People who lead a more active lifestyle generally enjoy a better overall state of wellbeing and happiness than their less physically-active counterparts, according to new research. 44% of people feel wellbeing at its highest when playing sport or exercising.
The study* from Central YMCA surveyed a nationally representative sample of 1,000 adults from across the UK and found that being physically active causes a 13% boost to wellbeing scores, while being less active depletes these scores by up to 19% – unveiling a 32% divide between the most and least physically-active in society.
The research revealed that those who lead physically active lifestyles attain the highest wellbeing scores – achieving 6.92 on an index of 10, against a national average wellbeing score of 6.13. In addition, almost half (44%) of research respondents said they felt wellbeing at its highest when playing a sport or exercising.
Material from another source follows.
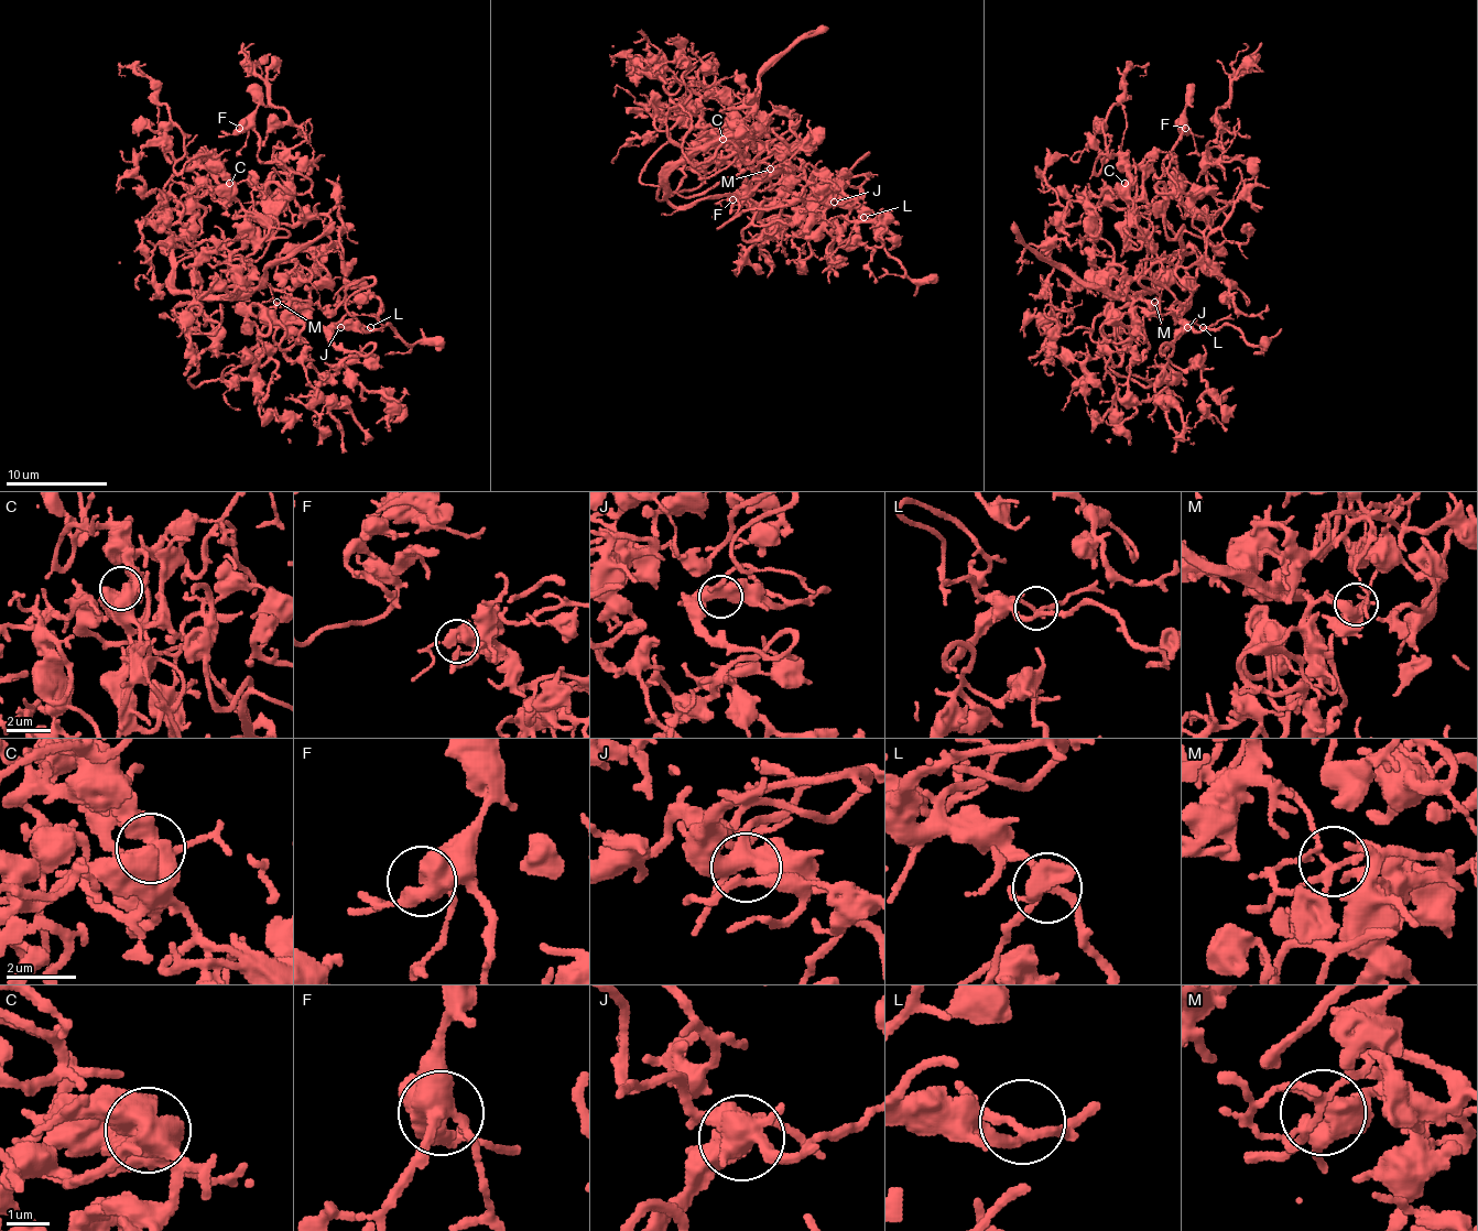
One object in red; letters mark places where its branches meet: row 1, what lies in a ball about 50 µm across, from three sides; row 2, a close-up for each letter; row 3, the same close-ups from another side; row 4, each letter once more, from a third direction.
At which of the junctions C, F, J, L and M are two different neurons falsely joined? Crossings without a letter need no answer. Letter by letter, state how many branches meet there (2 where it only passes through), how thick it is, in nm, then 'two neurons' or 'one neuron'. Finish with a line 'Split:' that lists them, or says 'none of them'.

Commenting on the findings, Rosi Prescott, chief executive at Central YMCA, said: “These results confirm something we at Central YMCA have been aware of for a long time – physical activity greatly impacts our overall wellbeing and happiness. Our organisation works with people every day to help them lead more active lifestyles so we see first-hand how increases in physical activity can impact your mood, wellbeing and ultimately happiness. So, we’re not surprised that the research has shown those who are more active typically enjoy wellbeing scores that are up to a third better than those who are less active.”
The report also uncovered that those who had found themselves becoming more active over the last three years demonstrated an 8% uplift in wellbeing scores, while those whose fitness levels had decreased saw their scores fall by over a fifth.
Previous research from the Mental Health Foundation found participation in regular physical activity increases self-esteem, can help reduce stress and anxiety, and can work as a preventative measure when it comes to the development of mental health problems.
Rosi continued: “As we move into 2017, and many of us take on New Year’s resolutions, it’s a great time to reflect on whether we’re doing enough exercise in our daily lives. Even something as simple as a brisk 15-minute walk can make a world of difference. But don’t be fooled into thinking physical activity alone is the answer to better wellbeing and happiness – we need to ensure we have a good mix of exercise, mental stimulation and positive relationships in our lives if we want to truly reach our highest sense of wellbeing and self-satisfaction.”
*Participants of the nationwide study were asked to rate 14 statements to determine how various lifestyle factors, such as levels of physical activity, experiences of education, mental stimulation and relationships impacted overall wellbeing.